Although Sri Lanka was successful in handling the first wave of the pandemic, the government's failure to handle the second and the third waves of the pandemic have caused a spike in COVID-19 deaths since November 2020. There was a sudden increase in COVID-19 cases after the relaxation of health restrictions during the Sinhala and Tamil New Year in April 2021. The highly contagious Delta variant has been responsible for the considerably high fatality rate in the country since August 2021. As of August 2021, Sri Lanka became the country with the fourth-largest number of daily deaths in the world by population just behind Georgia, Tunisia, and Malaysia. Government negligence in implementing a lockdown, negligent behaviour of the general public, and teachers' protests have all contributed to the record spike of COVID-19 cases and deaths in the country.

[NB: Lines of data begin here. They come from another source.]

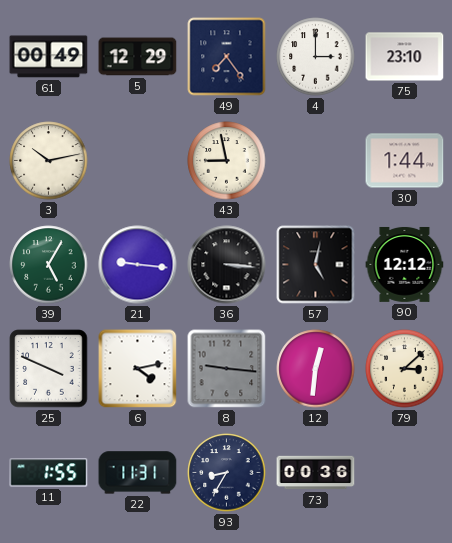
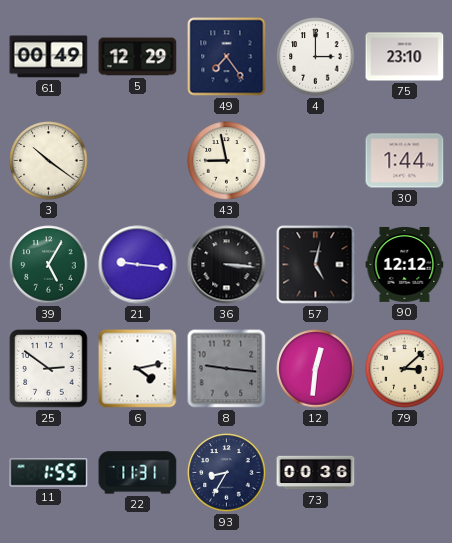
3: 10:13 -> 10:21
25: 3:49 -> 2:51
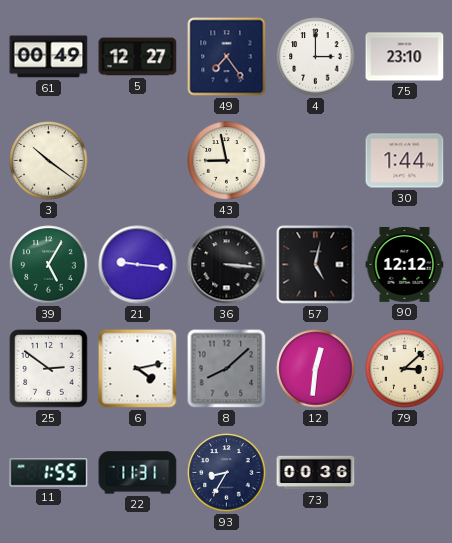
5: 12:29 -> 12:27
8: 9:16 -> 8:08
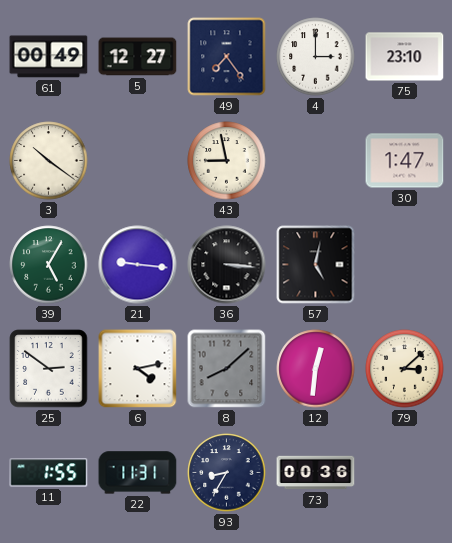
30: 1:44 -> 1:47
90: 12:12 -> none
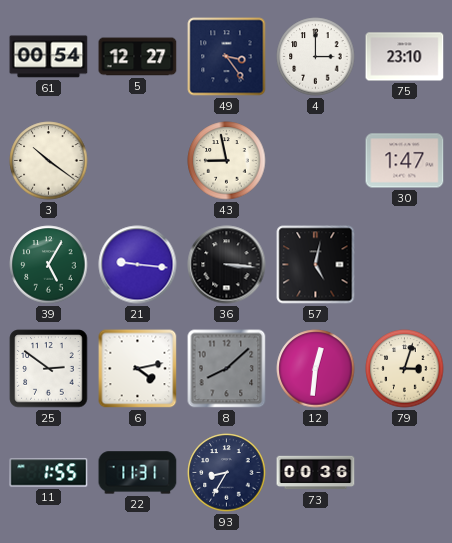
61: 00:49 -> 00:54
49: 7:24 -> 3:24
79: 3:08 -> 3:03
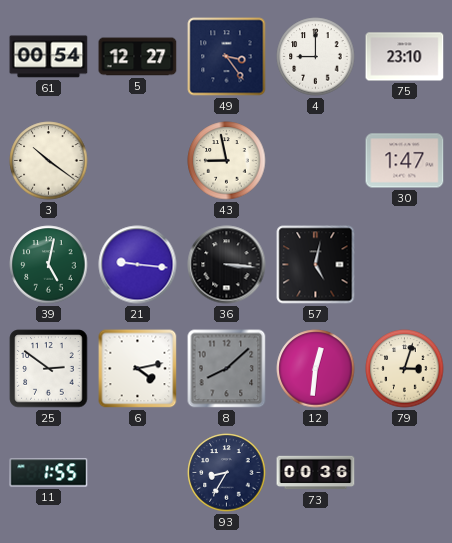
4: 3:00 -> 9:00
39: 5:05 -> 5:02
22: 11:31 -> none
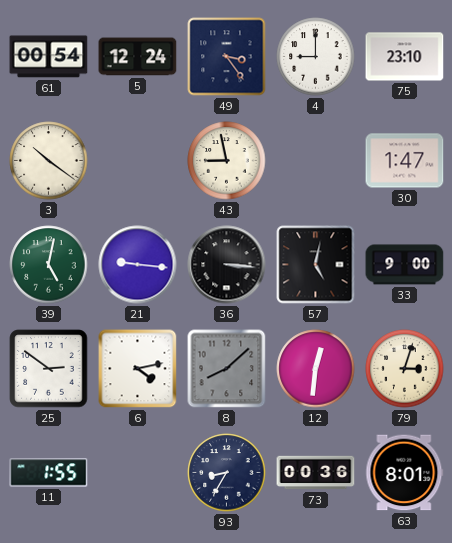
5: 12:27 -> 12:24
33: none -> 9:00
63: none -> 8:01
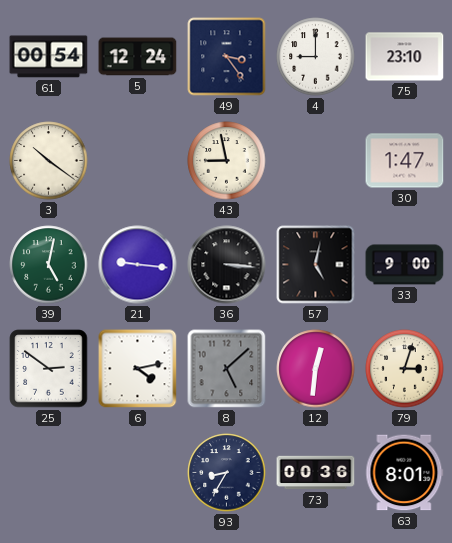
8: 8:08 -> 5:08
11: 1:55 -> none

On 20 August 2021, government imposed a ten-day lockdown island-wide to curb the spread of COVID-19 cases.[ The decision to lockdown the country came following the immense pressure from the health authorities and the political parties who demanded complete lockdown after Sri Lanka surpassed 1,000 deaths over the course of eight days.It is believed that the COVID-19 cases in the country are underreported by the officials and allegations regarding the manipulation of details regarding the COVID-19 pandemic in the country were also raised.

Some businesses imposed a voluntary lockdown for a period of 10 to 14 days during the early parts of August when the government refused to impose a lockdown due to the worsening situation of the economy. The Central Bank of Sri Lanka raised interest rates in August 2021, and Sri Lanka became the first nation in Asia to tighten the monetary policy during the pandemic era. On 27 August 2021, the government extended the lockdown to 6 September 2021 as the daily death toll surpassed 200 for the first time since the pandemic began.